BUSINESS

India lags peers in heading back to office amid COVID-19

By Sachin P Mampatta
August 24, 2020

Other countries with a large number of cases including Brazil, Russia, Spain and the United States of America, all have more people heading to work.

Illustration: Dominic Xavier/Rediff.com

Mehul Mehta (name changed), who is employed with one of the large audit firms in Mumbai, has been working at home for months now.

While his organisation has said it may consider calling employees back in a couple of months, he doesn’t believe a quick return is likely.

He isn’t the only one sitting at home though.

 

Workplace visits are down by a third in India, and the country lags many other emerging market peers in people going back to their workplaces, shows a Business Standard analysis of Google data.

Other countries with a large number of cases including Brazil, Russia, Spain and the United States of America, all have more people heading to work.

While this may reflect people working from home to an extent, broadly fewer people reporting to work can also be an indicator of the economic recovery.

Manufacturing company workers for example, cannot work from home.

Google uses location data to understand how people are moving during the Covid-19 pandemic.

It provides information on visits to various categories of places including offices across countries.

Google computes the percentage change in workplace visits by comparing it to a baseline value for the same day of the week, calculated on a median basis during the 5-week period Jan 3–Feb 6, 2020.

Business Standard subtracted Google’s percentage fall figure from 100 to arrive at visits relative to normal times.

The calculation used a seven-day rolling average for all countries except Russia; where only the August 7 data was used based on information available on the Google website.

More people are still heading out than during the worst of the lockdown.

“That’s a positive sign,” said Care Ratings chief economist Madan Sabnavis.

He added however, that periodic shutdowns have continued in a localized fashion which has been a problem.

India is one of the few countries where it has been forced to open up despite cases not reaching a plateau.

The only reason it did so was because the economic costs of continuing the lockdown made continuing unsustainable, noted Sabnavis.

India was actually doing better a month ago, when workplace visits were closer to 70 per cent of the normal.
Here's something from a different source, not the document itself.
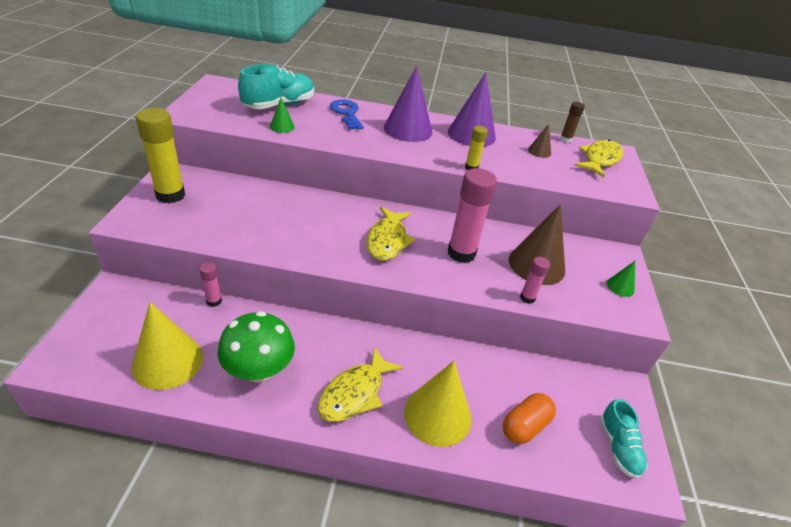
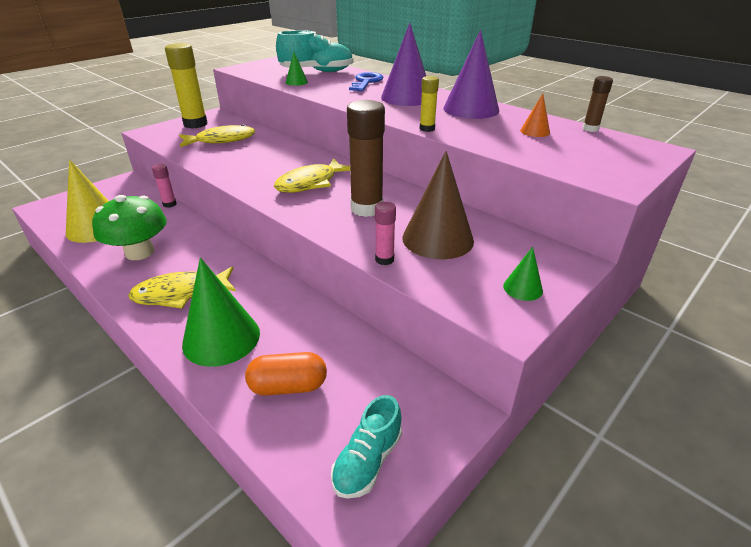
camera: 40 degrees right, 5 degrees down
yellow cone [404,361,472,447] -> green cone [182,258,260,367]
pink glue stick [448,168,497,263] -> brown glue stick [347,100,385,217]
brown cone [528,124,551,158] -> orange cone [520,94,550,137]
yellow fish [574,139,623,177] -> yellow fish moved to [179,124,255,147]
It has gone down since.

Rising cases are likely to result in more lockdowns, which could be a drag on gross domestic product (GDP), according to a 26 July India Economic Watch report from foreign financial services entity BofA Securities.

Every month of lockdown costs one per cent or 100 basis points (bps) in gross domestic product (GDP), according to the report by analysts Indranil Sen Gupta and Aastha Gudwani.

They expect the current financial year’s GDP contraction to be six per cent, with a nine per cent rebound the next year.

“Rising...cases will likely stretch the current restrictions... to mid-November,” it said.

Economies are starting to come out of their slump globally, noted an August 7 Global Economics report from foreign financial services group Morgan Stanley authored by a team including chief economist and global head of economics Chetan Ahya; and economists Derrick Y Kam, Nora Wassermann, Julian M Richers, Frank Zhao.

“The global recovery is progressing well and is transiting from the sharp jump in monthly indicators in May-June to a natural moderation in the pace of improvement since July as we have already made up a lot of lost ground,” it said.